The happy person in the photo is Dave Beach, Professor at Stanford and founder and proprietor of the Product Realization Laboratory in the School of Engineering. I have written about Dave and the Lab in previous posts, but an excellent short (3 minute) video about the lab has just been released that is well worth watching. It will make you feel good. It is here.
The students who make use of this lab design and build things themselves—not by sending them out to professional design and manufacturing people. This process involves working with their hands as well as their minds. And I believe it contributes greatly to the ability to produce high quality hardware products. There is such a thing as tacit knowledge, which is usually learned by doing.
As I have mentioned in previous posts, working with the hands is one of my main pleasures – quick feedback, satisfaction, and confidence that if it is broken, I can fix it, and if it doesn’t exist, I can make it. It has beautifully balanced the more traditional professorial and domestic components of my life. If you want to read a book about the importance of hands and of using them, try The Hand, by Frank R. Wilson (Vintage, 1999). At the time he wrote it, he was leading a hand clinic at the UCSF medical school. A large number of his clients were musicians, who obviously cared deeply about their hands, because they are their livelihood as well as the secret to doing what they love.

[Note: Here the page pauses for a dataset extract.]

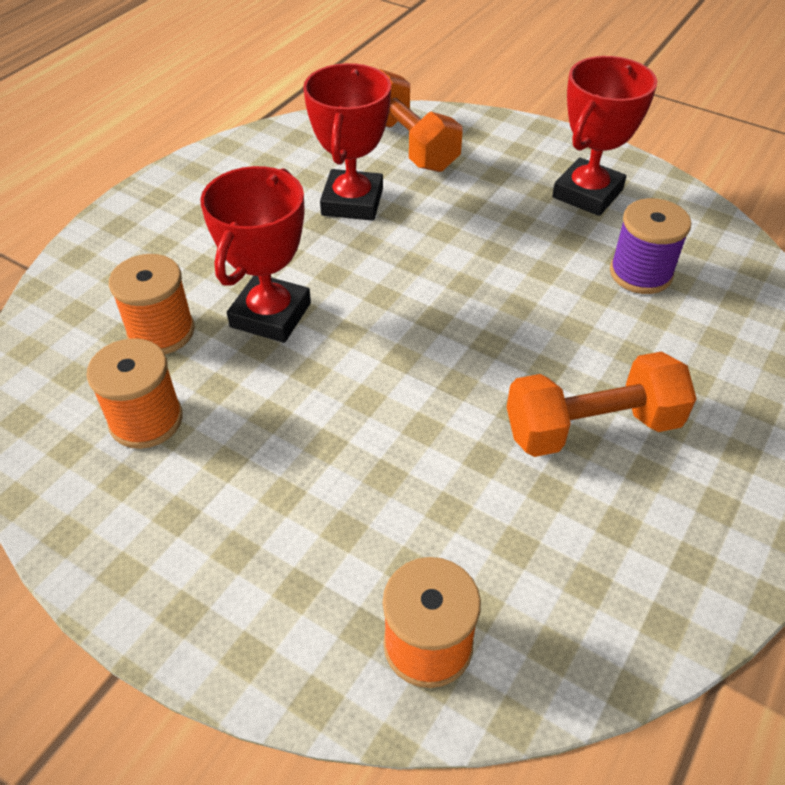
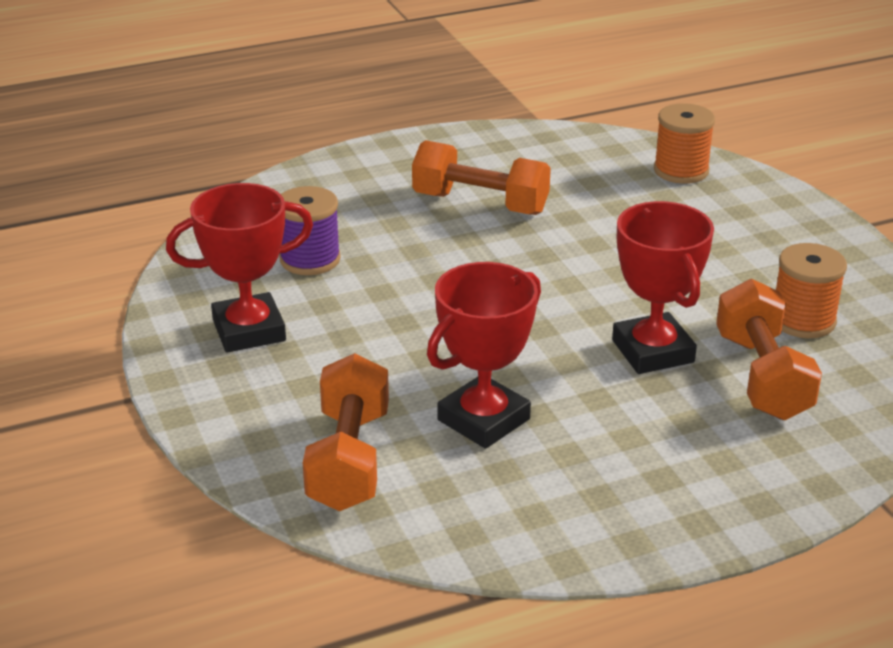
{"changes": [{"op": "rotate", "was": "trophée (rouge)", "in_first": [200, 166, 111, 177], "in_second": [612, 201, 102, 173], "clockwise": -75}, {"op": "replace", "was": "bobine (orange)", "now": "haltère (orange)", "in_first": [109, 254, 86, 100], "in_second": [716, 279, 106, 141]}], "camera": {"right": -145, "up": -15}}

The students involved with the Product Realization Lab are overseen not only by people on the permanent lab staff, but by a number of teaching assistants, who have demonstrated their ability to not only work in the lab, but supervise people who usually begin their work in the lab with little, if any, training or background in shop work. These TA’s tend to be an impressive lot indeed, for their abilities to design and manufacture things, their ability to teach others, and their overall creativity and confidence. Were I still working as an engineering manager, I would make an attempt to hire as many of them as I could.
I find that since I have retired, I have been drawn more and more to people who have always loved to work with their hands, whether they have been company founders, executives, physicians, engineers, artists, machinists, or whatever. In fact many of them had reached a point where they had enough money, energy, and intellectual background to do practically anything they wanted to after retirement. They could have spent their time reading great works, traveling to exotic locations, seeking the finest in food and drink, listening to fine music and absorbing outstanding theater, or otherwise focusing on vicarious pleasures. Instead, they have chosen to spend much of their time domesticating such things as knots in the wood, chattering tool bits, hot steel, and uncooperative welding rod, and seeking replacement parts and no-longer- made fasteners.
It’s the only way to live!
I will talk more about this in future posts. In the meantime, if you did not watch the video, do it now.